Records from a dataset
----------------

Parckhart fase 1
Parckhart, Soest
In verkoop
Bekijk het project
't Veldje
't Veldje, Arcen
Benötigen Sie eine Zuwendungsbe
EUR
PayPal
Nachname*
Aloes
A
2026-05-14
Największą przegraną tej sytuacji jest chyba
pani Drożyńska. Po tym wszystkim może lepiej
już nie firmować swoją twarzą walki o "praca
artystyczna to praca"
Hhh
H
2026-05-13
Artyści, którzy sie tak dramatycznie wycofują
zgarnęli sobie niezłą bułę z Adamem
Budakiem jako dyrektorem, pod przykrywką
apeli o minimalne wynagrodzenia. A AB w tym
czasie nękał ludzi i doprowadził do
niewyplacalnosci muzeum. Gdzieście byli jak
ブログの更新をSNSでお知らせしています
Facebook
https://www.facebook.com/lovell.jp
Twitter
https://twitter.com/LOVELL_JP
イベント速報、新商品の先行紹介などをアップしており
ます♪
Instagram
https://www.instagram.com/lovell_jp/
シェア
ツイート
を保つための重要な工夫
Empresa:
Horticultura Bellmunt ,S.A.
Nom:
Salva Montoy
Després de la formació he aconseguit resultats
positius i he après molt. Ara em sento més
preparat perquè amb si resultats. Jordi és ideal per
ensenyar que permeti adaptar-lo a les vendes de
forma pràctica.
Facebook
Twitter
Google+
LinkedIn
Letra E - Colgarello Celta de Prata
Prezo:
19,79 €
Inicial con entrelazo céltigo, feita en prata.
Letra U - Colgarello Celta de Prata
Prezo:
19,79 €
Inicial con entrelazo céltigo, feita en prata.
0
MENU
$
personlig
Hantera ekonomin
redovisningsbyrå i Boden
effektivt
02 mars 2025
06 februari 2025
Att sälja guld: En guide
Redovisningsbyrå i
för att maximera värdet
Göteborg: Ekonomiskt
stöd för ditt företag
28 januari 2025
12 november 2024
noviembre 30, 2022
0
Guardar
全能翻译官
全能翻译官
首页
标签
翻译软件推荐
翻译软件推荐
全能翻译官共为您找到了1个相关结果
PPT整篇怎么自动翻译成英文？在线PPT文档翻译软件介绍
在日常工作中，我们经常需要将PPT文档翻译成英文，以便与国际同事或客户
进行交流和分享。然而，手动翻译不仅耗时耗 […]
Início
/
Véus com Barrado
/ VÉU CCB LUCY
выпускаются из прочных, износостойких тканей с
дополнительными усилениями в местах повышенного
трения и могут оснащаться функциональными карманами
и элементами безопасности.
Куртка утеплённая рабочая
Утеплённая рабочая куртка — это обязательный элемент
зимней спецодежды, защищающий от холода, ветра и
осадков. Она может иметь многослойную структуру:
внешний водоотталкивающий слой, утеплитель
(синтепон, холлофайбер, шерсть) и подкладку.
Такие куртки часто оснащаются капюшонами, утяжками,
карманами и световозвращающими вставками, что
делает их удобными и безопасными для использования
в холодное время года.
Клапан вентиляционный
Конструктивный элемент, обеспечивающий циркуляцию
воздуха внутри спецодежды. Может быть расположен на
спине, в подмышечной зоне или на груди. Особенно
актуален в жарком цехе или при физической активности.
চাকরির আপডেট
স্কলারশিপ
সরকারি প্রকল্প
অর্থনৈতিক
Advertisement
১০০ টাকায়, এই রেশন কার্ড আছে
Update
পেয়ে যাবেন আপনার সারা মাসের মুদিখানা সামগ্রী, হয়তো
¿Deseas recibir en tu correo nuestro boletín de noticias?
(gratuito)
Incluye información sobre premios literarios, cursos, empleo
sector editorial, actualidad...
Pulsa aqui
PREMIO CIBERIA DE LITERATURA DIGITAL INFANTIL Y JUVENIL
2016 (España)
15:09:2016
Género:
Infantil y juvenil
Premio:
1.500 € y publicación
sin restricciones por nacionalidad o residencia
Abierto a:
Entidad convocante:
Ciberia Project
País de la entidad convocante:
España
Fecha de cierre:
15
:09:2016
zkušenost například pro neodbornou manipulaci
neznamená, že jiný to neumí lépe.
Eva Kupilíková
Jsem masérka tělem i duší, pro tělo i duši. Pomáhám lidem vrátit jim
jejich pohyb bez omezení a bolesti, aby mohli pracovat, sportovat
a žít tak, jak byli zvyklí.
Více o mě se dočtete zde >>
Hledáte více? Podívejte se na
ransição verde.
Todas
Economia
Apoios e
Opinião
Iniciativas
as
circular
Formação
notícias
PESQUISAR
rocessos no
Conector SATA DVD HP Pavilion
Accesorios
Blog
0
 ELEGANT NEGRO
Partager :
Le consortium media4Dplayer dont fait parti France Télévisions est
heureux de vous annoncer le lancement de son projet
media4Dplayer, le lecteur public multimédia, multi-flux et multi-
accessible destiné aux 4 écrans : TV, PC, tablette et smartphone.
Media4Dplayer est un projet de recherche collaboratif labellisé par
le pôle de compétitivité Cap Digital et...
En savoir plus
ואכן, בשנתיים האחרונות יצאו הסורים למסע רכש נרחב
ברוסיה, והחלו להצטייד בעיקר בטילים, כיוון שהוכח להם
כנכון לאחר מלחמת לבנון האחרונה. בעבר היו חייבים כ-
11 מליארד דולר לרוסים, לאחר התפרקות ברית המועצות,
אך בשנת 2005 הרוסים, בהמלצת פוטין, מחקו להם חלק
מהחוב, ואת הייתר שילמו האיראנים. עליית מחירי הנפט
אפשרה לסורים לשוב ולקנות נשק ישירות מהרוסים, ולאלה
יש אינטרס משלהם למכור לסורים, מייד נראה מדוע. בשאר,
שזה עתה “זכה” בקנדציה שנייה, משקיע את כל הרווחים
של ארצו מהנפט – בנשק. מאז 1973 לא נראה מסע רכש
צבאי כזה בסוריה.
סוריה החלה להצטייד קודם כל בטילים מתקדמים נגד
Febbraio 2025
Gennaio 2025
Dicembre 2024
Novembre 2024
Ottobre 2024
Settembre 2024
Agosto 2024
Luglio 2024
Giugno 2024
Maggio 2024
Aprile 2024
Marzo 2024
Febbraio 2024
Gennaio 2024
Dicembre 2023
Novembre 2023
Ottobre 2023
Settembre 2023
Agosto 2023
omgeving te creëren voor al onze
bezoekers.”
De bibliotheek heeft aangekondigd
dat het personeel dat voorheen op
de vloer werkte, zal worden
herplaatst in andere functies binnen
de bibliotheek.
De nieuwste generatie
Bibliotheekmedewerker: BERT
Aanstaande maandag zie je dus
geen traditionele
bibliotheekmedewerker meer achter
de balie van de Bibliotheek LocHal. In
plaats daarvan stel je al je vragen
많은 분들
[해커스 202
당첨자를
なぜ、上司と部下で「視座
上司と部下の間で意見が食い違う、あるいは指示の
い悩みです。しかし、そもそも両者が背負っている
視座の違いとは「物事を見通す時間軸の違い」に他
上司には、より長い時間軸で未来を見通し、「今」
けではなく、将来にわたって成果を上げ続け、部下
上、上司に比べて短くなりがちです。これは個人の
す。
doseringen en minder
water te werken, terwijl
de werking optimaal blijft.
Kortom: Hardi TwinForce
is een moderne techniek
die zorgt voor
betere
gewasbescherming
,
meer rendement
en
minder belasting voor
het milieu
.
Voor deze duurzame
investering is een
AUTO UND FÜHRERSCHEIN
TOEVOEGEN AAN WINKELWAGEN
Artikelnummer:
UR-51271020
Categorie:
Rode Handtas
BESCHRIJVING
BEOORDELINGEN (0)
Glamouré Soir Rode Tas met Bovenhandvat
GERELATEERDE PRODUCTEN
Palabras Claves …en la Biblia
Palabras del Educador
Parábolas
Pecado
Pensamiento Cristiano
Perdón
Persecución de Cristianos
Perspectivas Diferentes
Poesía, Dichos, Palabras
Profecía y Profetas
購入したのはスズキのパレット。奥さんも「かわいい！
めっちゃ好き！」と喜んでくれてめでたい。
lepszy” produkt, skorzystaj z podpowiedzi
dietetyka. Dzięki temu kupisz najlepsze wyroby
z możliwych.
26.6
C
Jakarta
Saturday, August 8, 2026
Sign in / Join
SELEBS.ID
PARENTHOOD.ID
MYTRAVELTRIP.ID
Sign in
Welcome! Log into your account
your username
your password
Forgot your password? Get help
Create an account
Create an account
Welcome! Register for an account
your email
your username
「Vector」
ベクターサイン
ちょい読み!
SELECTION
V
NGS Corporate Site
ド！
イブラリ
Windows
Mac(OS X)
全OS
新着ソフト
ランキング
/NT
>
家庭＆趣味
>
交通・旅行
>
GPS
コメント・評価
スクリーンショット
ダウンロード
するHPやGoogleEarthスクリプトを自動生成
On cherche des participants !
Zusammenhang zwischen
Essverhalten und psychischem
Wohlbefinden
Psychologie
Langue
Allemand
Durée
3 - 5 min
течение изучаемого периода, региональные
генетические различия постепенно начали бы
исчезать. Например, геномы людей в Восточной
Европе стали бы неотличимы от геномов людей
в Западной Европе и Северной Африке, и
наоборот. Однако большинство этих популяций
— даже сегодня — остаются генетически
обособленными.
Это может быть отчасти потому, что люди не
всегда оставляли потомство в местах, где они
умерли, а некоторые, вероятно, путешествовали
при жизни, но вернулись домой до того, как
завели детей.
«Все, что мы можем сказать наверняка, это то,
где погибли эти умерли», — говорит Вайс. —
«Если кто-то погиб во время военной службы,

----------------

__Your instructions__
Wherever the word "https" appears in a line of the data, copy that line.

__Solution to this problem__
https://www.facebook.com/lovell.jp
https://twitter.com/LOVELL_JP
https://www.instagram.com/lovell_jp/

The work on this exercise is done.